Jamie Lloyd, so my sources in the area assure me, is none other than Councillor James Lloyd, BNP member, councillor for the same Princes End Ward in which the Lagoon is situated and current leader of the BNP group on Sandwell Council – an assertion that appears to be confirmed by several articles on the BNP’s own website in which Councillor Lloyd is routinely referred to as ‘Jamie’ . In fact, and by way of irony, this photograph (below) of Councillor Lloyd, which was used to promote his parliamentary candidacy at the last general election (in which he stood in West Bromwich West) has been identified by my sources as actually having been taken on the car park of The Lagoon.

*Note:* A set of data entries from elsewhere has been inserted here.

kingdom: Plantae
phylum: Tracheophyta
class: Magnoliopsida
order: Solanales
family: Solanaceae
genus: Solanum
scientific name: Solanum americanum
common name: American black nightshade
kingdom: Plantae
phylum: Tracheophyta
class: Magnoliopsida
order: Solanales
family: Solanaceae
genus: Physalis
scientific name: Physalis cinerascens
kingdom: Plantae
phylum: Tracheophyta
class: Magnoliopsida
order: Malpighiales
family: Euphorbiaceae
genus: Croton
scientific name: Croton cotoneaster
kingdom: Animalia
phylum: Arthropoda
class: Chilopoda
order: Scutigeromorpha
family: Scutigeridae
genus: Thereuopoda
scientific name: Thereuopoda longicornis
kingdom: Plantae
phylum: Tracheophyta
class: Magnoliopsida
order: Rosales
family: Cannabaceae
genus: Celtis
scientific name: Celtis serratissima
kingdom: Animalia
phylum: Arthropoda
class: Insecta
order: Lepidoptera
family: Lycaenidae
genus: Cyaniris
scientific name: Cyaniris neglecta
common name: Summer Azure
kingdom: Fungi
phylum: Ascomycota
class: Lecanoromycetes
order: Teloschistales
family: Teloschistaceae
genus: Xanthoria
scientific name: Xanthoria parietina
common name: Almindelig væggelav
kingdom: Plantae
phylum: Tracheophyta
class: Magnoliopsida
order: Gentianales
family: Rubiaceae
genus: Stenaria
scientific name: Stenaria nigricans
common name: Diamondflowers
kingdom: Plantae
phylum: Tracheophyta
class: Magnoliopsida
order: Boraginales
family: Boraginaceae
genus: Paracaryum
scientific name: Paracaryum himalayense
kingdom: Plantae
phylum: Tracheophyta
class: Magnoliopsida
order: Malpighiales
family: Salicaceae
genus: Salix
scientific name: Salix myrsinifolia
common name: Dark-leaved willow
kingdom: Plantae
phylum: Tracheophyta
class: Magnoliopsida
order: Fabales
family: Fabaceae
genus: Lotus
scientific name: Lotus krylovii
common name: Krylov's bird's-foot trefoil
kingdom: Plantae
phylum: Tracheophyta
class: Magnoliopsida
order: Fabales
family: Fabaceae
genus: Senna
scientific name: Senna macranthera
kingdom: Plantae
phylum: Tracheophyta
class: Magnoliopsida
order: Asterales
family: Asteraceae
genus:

Now I don’t know about you, but I can’t help being just a tad curious as to why the Express & Star appear not have made the connection between ‘Jamie Lloyd’, publican and licencee of a pub that is well known as the BNP’s HQ in Tipton and BNP Councillor James Lloyd, not least when a qucik scan of the local electoral roll reveals that there is but one James Lloyd listed on the electoral roll in Tipton.
Has the paper simply not done its homework on this story, or does it not think that the people of Tipton have a legimate interest in knowing that when their Council’s licencing panel meets on Tuesday, the question before is not simply a matter of the future of the pub itself – my understanding is that it is to be sold off by its owners for redevelopment as flats, anyway, but also whether a fellow councillor, one who sits on no less than ten different council committees as BNP group leader, is unfit to run a local pub to the extent that even his customers appear to have been trying to kill him?
As things stand, it seems doubtful that tomorrow’s licencing panel can arrive at any conclusion other than that The Lagoon should close, and the pub certainly will not be missed by its neighbour. But then spare a thought for Tipton’s other licensees who, on the closure of The Lagoon, now have the face the possibility of acquring the custom of a its former regulars (and everything that goes with such dubious company) – my local source suggest that the landlord on one Tipton pub, which has already had the doubtful pleasure of the BNP’s company since the closure of The Lagoon, has already taken to closing his pub at lunchtimes so as to limit his personal exposure to them.
If anyone at the Express and Star would like to respond to this article and explain how and why it managed to miss a rather interesting (obvious) and newsworthy angle on this story then, as is always the case, the comments boxes are open.